Large corporations are no longer aware of real innovations
“Large corporations are no longer aware of real innovations,” he continues, “because they are no longer ahead of the game. In the past, those companies had their own large laboratories, but they have all been dismantled. So they now depend on external innovation power. The real inventions and innovations happen in grimy basements and claustrophobic attics.”
In the documentary After the transition, Paradise on Earth (working title), to be broadcast on Dutch national television towards the end of this year, he guides the viewer along a trail of inventors, programmers and innovators. “I show all the possibilities when you combine innovations and new technologies. It’s not about a fictive utopian world, it’s all already here. We can already fly electrically – it’s a breakthrough technology. So when it is implemented it accumulates.”
He shrugs when asked how he would legislate to reach the 17 UN targets by 2030 if he would have the means to make this happen. “I would immediately embrace a number of rapidly developing European organisations and companies that will make energy free of charge.

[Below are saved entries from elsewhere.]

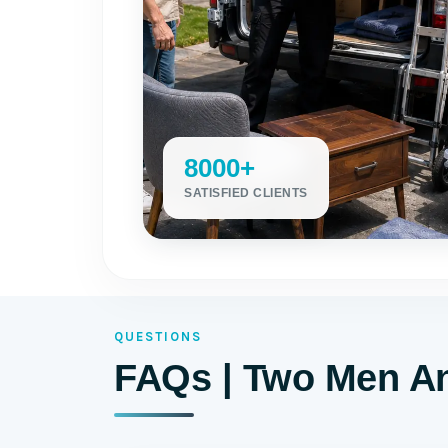
8000+
SATISFIED CLIENTS
QUESTIONS
FAQs | Two Men An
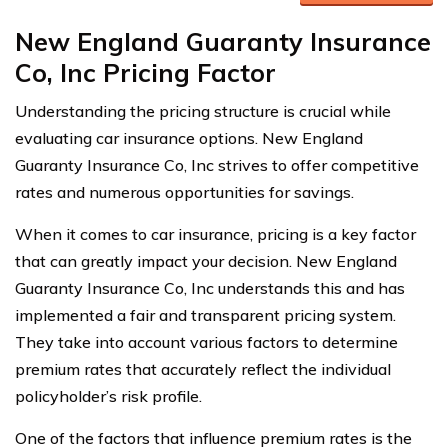
New England Guaranty Insurance
Co, Inc Pricing Factor
Understanding the pricing structure is crucial while
evaluating car insurance options. New England
Guaranty Insurance Co, Inc strives to offer competitive
rates and numerous opportunities for savings.
When it comes to car insurance, pricing is a key factor
that can greatly impact your decision. New England
Guaranty Insurance Co, Inc understands this and has
implemented a fair and transparent pricing system.
They take into account various factors to determine
premium rates that accurately reflect the individual
policyholder’s risk profile.
One of the factors that influence premium rates is the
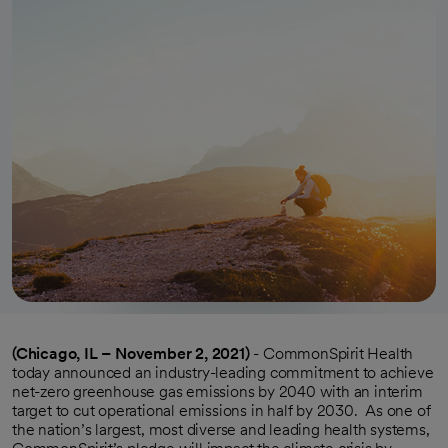
(Chicago, IL – November 2, 2021)
- CommonSpirit Health
today announced an industry-leading commitment to achieve
net-zero greenhouse gas emissions by 2040 with an interim
target to cut operational emissions in half by 2030. As one of
the nation’s largest, most diverse and leading health systems,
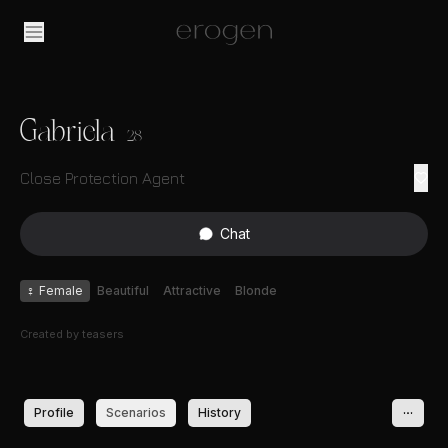
Gabriela
28
Close Protection Agent
Chat
♀
Female
Beautiful
Attractive
Blonde
Created by
teasers
Profile
Scenarios
History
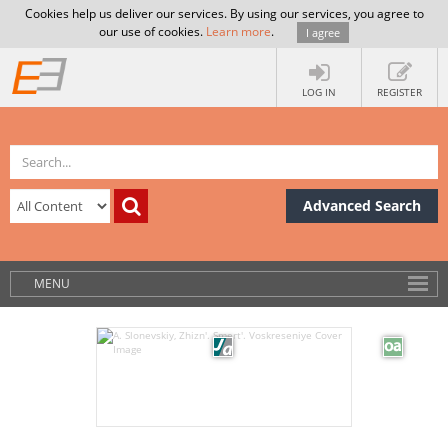
Cookies help us deliver our services. By using our services, you agree to
our use of cookies.
Learn more
.
I agree
LOG IN
REGISTER
Advanced Search
MENU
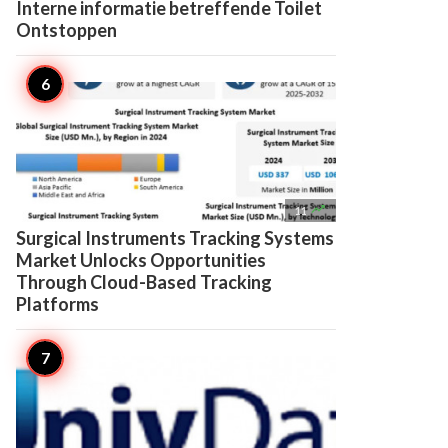
Interne informatie betreffende Toilet
Ontstoppen

11
Surgical Instruments Tracking Systems
Market Unlocks Opportunities
Through Cloud-Based Tracking
Platforms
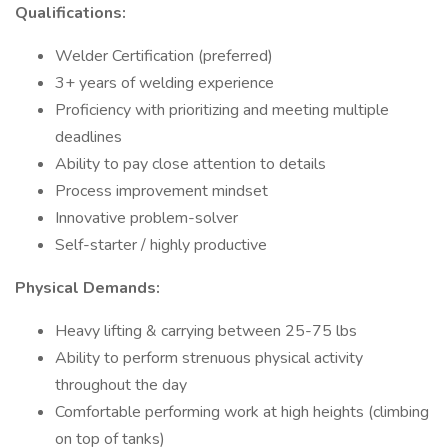
Qualifications:
Welder Certification (preferred)
3+ years of welding experience
Proficiency with prioritizing and meeting multiple
deadlines
Ability to pay close attention to details
Process improvement mindset
Innovative problem-solver
Self-starter / highly productive
Physical Demands:
Heavy lifting & carrying between 25-75 lbs
Ability to perform strenuous physical activity
throughout the day
Comfortable performing work at high heights (climbing
on top of tanks)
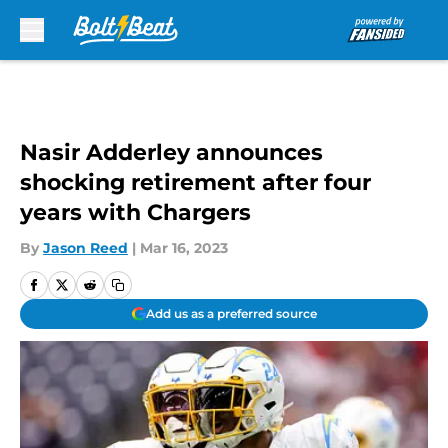
Skip to main content
Nasir Adderley announces
shocking retirement after four
years with Chargers
By
Jason Reed
|
Mar 16, 2023
Add us as a preferred source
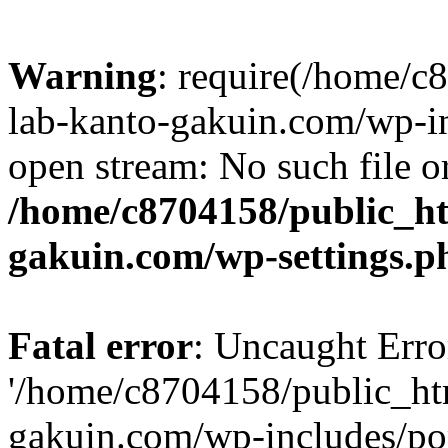
Warning
: require(/home/
lab-kanto-gakuin.com/wp-i
open stream: No such file or
/home/c8704158/public_h
gakuin.com/wp-settings.p
Fatal error
: Uncaught Erro
'/home/c8704158/public_ht
gakuin.com/wp-includes/p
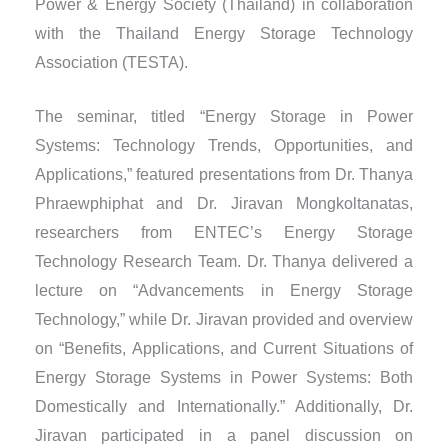
Power & Energy Society (Thailand) in collaboration
with the Thailand Energy Storage Technology
Association (TESTA).
The seminar, titled “Energy Storage in Power
Systems: Technology Trends, Opportunities, and
Applications,” featured presentations from Dr. Thanya
Phraewphiphat and Dr. Jiravan Mongkoltanatas,
researchers from ENTEC’s Energy Storage
Technology Research Team. Dr. Thanya delivered a
lecture on “Advancements in Energy Storage
Technology,” while Dr. Jiravan provided and overview
on “Benefits, Applications, and Current Situations of
Energy Storage Systems in Power Systems: Both
Domestically and Internationally.” Additionally, Dr.
Jiravan participated in a panel discussion on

I would ensure that mobility is made free of charge. Make sure that we think about basic facilities and needs not as scarcity but as abundance. That’s a transformation in the economy. We have to make the world transparent. In transparency you can simply calculate what is durable and what is not. You make it clear!”
Volkswagen recently announced the ambition to have a complete electric fleet by 2030. One downside is that three quarters of their employees will no longer have work. Koornstra only emphasizes the opportunities. “These new cars hardly need maintenance, so these people are out of a job. But we could also embrace another mind-set. In this new sustainable and cheaper world, not having a job might not be such a terrible thing. If things become very cheap and you do not have to work hard for an autonomous electric car because everybody has one, that changes the picture.”
In this phase of our civilization we are going to compete in a different way than in material matters
Ruud Koornstra is a family man and a Burgundian weighing 216 pounds. He enjoys the good life but recently became a vegan after seeing What the Health on Netflix. Nevertheless, he never harps on the necessity for people to moderate their lifestyle of overconsumption.
“In a time of abundance that will take care of itself,” he placates. “Take an all-inclusive hotel. On the first day everyone stuffs themselves. On the second day some may follow the same pattern, but by the third day most of us prefer an apple for brunch and a salad for dinner. If your car is no longer an extension of your penis, it is no longer appealing to bust your ass for one. If we make things available for free, there’s room for new possibilities. Past patterns are no longer applicable to the future. These are the pitfalls of current governments. Non-inclusive thinking is futile. So in this phase of our civilization we are going to compete with each other in a different way than in material matters.”
Dutch government leaders have given him an opportunity to inspire future green government agreements. Koornstra strongly emphasizes not locking it all down. “You never know what might happen in a few years. For example, capturing CO2 and stuffing it underground is not a bad idea, but it’s is not a fundamental solution. There are also far more advantageous and progressive measures. I wish Mark Rutte would stand up as a Kennedy. Expressing a dream and making it happen in a decade. In the Netherlands we have the ingenuity, money and entrepreneurship not only to achieve the Paris goals, but to become a leader. Failure is not an option.”